Six per cent discrimination?
Ok, so what happens if we take out all those factors and only compare women and men with the same level of education, the same level of experience, and who work in the same position in the same industry? Women still get paid six percent less.
"When you really think what it means, it is still a lot," says Dr. Lott. "This six percent is really just due to the fact that employers when looking at employees say that women get less because they are women and men get more because they are men."
The authors of the EU Commission study, where the original data on the adjusted pay gap come from, however, say that "the adjusted gap must not be equated with discrimination as it incorporates unmeasured wage-relevant gender differences like actual work experience, job preferences or bargaining skills."
At the EU level
While in Germany a closer look at various factors makes the pay gap smaller, the situation is quite different in other EU countries. In Romania, Poland and Lithuania, for instance, the explained gap has a negative value. That means that when comparing the wages of women and men with the exact same labor-related characteristics such as experience and education, we get an even bigger disparity than the average gender pay gap.

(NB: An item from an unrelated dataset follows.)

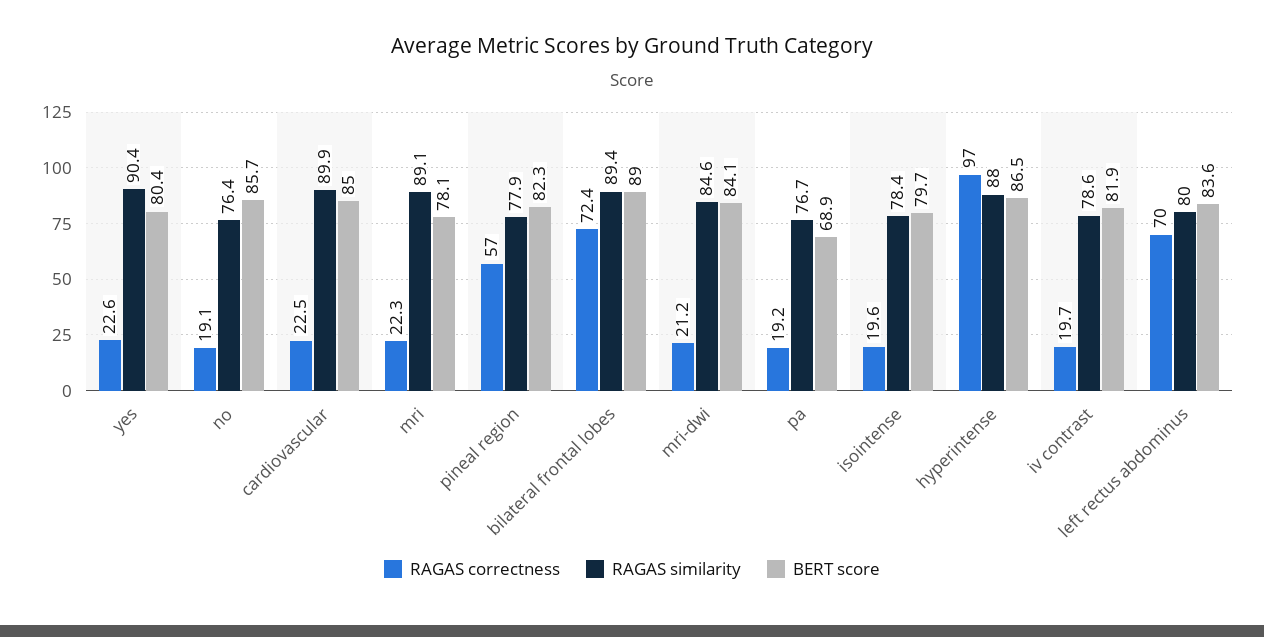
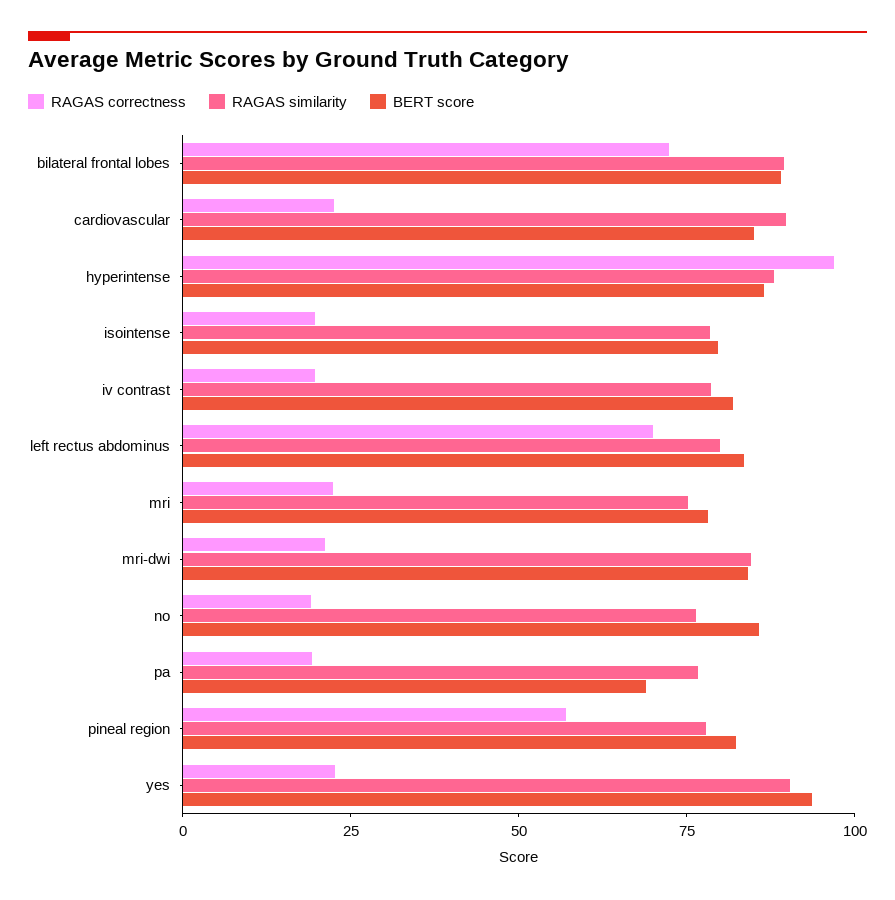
BERT score, yes: 80.4 -> 95
RAGAS similarity, mri: 89.1 -> 75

It is not only the size of the explained gap that is important, but also the factors contributing to it, argues Schmidt. Three main aspects contribute to unequal pay in Germany, according to the report. These are the uneven distribution of men and women across various industry sectors, the issue of part-time employment and finally, of experience.
As the studies show, the uneven distribution of men and women across different industries is a common issue across all EU countries. In Romania, Hungary and Poland, aspects like education and occupation come into play. In Estonia, Latvia and Lithuania the size of the firm also has an impact on the pay gap.
"The conditions in the countries are very different, that is why it is hard to give any general recommendations on the European level," says Schmidt. The report also criticized the EU Commission plans to introduce concrete measures on wage transparency at EU level.